ML: The other thing in the production and the mission angle was how many fights we did. There’s only one chapter in the entire volume that didn’t have a fight. In volume one there were two major fights …
GH: Two major fights, and two medium ones, and then we added two more in volume two, and then we more than doubled it for volume III. Then behind the scenes, as we were growing the departments, we wanted to make the look and feel of the show improve as much as possible year to year. So last year, both RWBY III and Red Vs. Blue XIII, we were able to take use for the first time of our new camera and lay-out departments. We brought in new artists that they’re strictly working on moving the virtual camera like an actual live-action camera operator. They’re doing additional animation set-up tasks that we refer to as lay-outs, so we were able to take some of that work off the animators themselves, so they could focus strictly on the character performance. We’ve got people coming in that are focusing solely on lighting.
ML: And last year was the first year that we mo-capped every single shot of every single show, except for the crazy fight stuff. Every dialog scene in RWBY III was a bunch of animators or people in other departments in mo-cap suits, getting direction. Our previous pattern used to be be that we’d hand them a scene and say, here you go.
GH: At our biggest on season I, we had a crew of 25, but by the time we hit season III, each person could take a few hats off, hand them to other people, and let everyone focus and specialize on certain tasks, and make sure that any subject, be it technical or artistic, get the love that it deserved.
RW: One of the big changes this season is that you move the focus away from the core four characters of Ruby, Weiss, Blake, and Yang, and move over to Pyra and Jaune and characters who were previously more supporting casts. What was it like writing that, knowing that there would be some fan response wondering where their favorites were?
KS: Obviously the show’s called RWBY, it’s about Ruby Rose, and it’s about Weiss and Blake and Yang who make up Team RWBY, but to us it was always much more of an ensemble cast. During Volume I, we were still figuring out the pacing, and we may have gone a little more on Team JNPR when we should have been more on RWBY sometimes. I think that’s something we learned, but I think the audience learned to love those characters as much so that seeing them sometimes over Ruby wasn’t that big of a deal. Some people really like on character, and maybe they don’t get them that week, but hopefully the rest of the season they get them enough that they don’t mind.
ML: It’s getting to the point now where it feels like we’re writing Game of Thrones or The Avengers. OK, we have a very large cast. We love them all equally. Fans have their favorites. How do we balance it out, how do we make it fair, how do we make it important and worthwhile for each character to be on-screen? It has to be justified constantly?

PROMPT - Condense the interview paragraph that begins "Two major fights, and two medium ones" into a short bulleted list that keeps its main facts. Answer using only the interview above.

DATA PROVIDED -
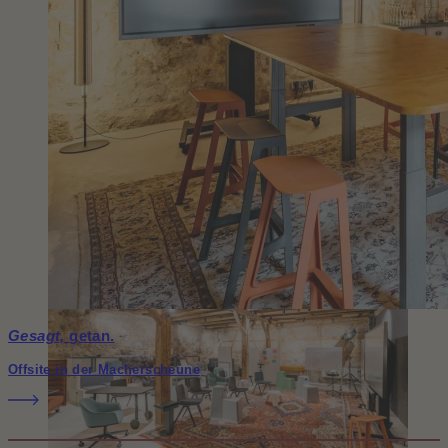
Gesagt,
getan.
Offsite in der Macherscheune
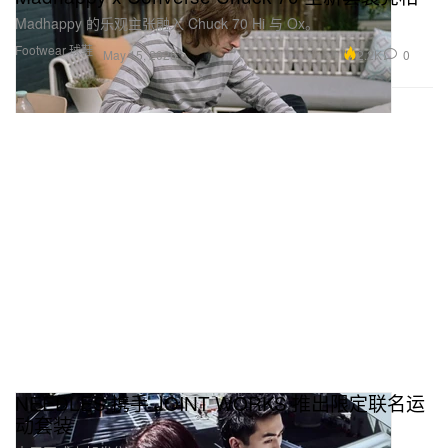
Madhappy 的乐观主张融入 Chuck 70 Hi 与 Ox。
Footwear 球鞋
2.2K
0
May 15, 2026
NEEDLES 携手 JOINT WORKS 推出限定联名运
动套装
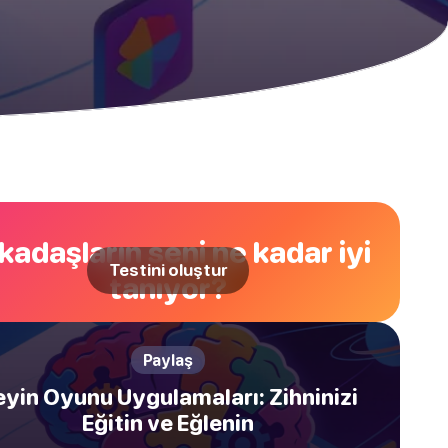
kadaşların seni ne kadar iyi
Testini oluştur
tanıyor?
Paylaş
eyin Oyunu Uygulamaları: Zihninizi
Eğitin ve Eğlenin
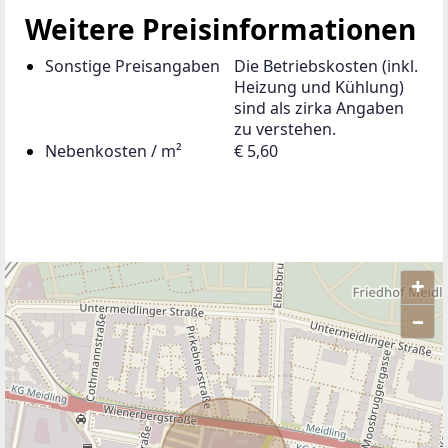
Weitere Preisinformationen
Sonstige Preisangaben
Die Betriebskosten (inkl.
Heizung und Kühlung)
sind als zirka Angaben
zu verstehen.
Nebenkosten / m²
€ 5,60
+
–
ANBIETER KONTAKTIEREN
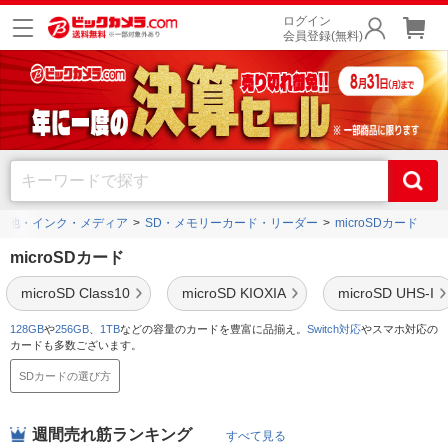
ログイン
会員登録(無料)
電池・インク・メディア
SD・メモリーカード・リーダー
microSDカード
microSDカード
microSD Class10
microSD KIOXIA
microSD UHS-I
128GB
や
256GB
、
1TB
などの容量のカードを豊富に品揃え。
Switch対応
やスマホ対応の
カードも多数ございます。
SDカードの選び方
週間売れ筋ランキング
すべて見る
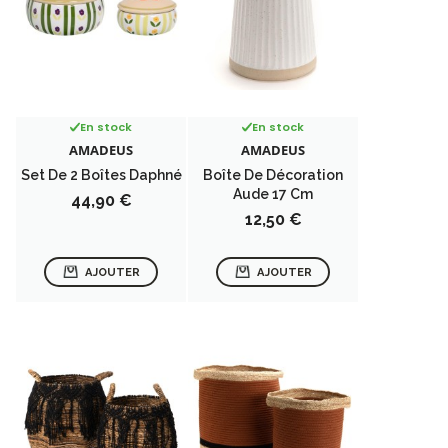
En stock
En stock
AMADEUS
AMADEUS
Set De 2 Boîtes Daphné
Boîte De Décoration
Aude 17 Cm
Prix
44,90 €
Prix
12,50 €
AJOUTER
AJOUTER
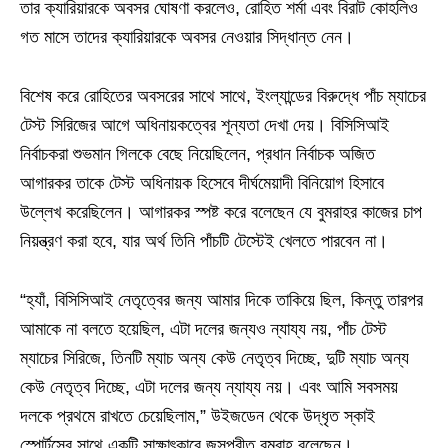
তার ক্যারিয়ারকে অবসর ঘোষণা করলেও, রোহিত শর্মা এবং বিরাট কোহলিও
গত মাসে তাদের ক্যারিয়ারকে অবসর নেওয়ার সিদ্ধান্ত নেন।
বিশেষ করে রোহিতের অবসরের সাথে সাথে, ইংল্যান্ডের বিরুদ্ধে পাঁচ ম্যাচের
টেস্ট সিরিজের আগে অধিনায়কত্বের শূন্যতা দেখা দেয়। বিসিসিআই
নির্বাচকরা শুভমান গিলকে বেছে নিয়েছিলেন, প্রধান নির্বাচক অজিত
আগারকর তাকে টেস্ট অধিনায়ক হিসেবে দীর্ঘমেয়াদী বিনিয়োগ হিসাবে
উল্লেখ করেছিলেন। আগারকর স্পষ্ট করে বলেছেন যে বুমরাহর কাজের চাপ
নিয়ন্ত্রণ করা হবে, যার অর্থ তিনি পাঁচটি টেস্টেই খেলতে পারবেন না।
“হ্যাঁ, বিসিসিআই নেতৃত্বের জন্য আমার দিকে তাকিয়ে ছিল, কিন্তু তারপর
আমাকে না বলতে হয়েছিল, এটা দলের জন্যও ন্যায্য নয়, পাঁচ টেস্ট
ম্যাচের সিরিজে, তিনটি ম্যাচ অন্য কেউ নেতৃত্ব দিচ্ছে, দুটি ম্যাচ অন্য
কেউ নেতৃত্ব দিচ্ছে, এটা দলের জন্য ন্যায্য নয়। এবং আমি সবসময়
দলকে প্রথমে রাখতে চেয়েছিলাম,” উইজডেন থেকে উদ্ধৃত স্কাই
স্পোর্টসের সাথে একটি সাক্ষাৎকারে জসপ্রীত বুমরাহ বলেছেন।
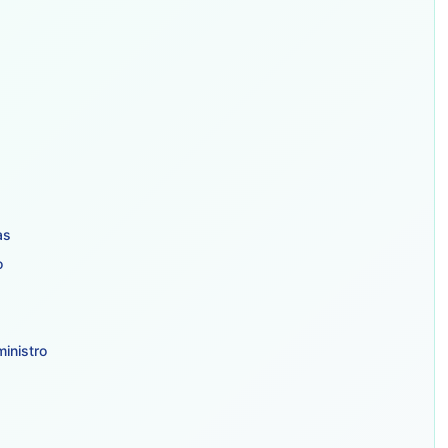
as
o
ministro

RESULT OF THE TASK -
- Volume one had two major and two medium fights. Two more were added in volume two, and the number more than doubled for volume III.
- As the departments grew, the goal was to improve the show's look and feel every year.
- Last year RWBY III and Red Vs. Blue XIII were the first to use the new camera and lay-out departments.
- New artists move the virtual camera the way a live-action camera operator would.
- These artists also handle lay-out set-up tasks, so animators can focus only on character performance.
- Some people now work only on lighting.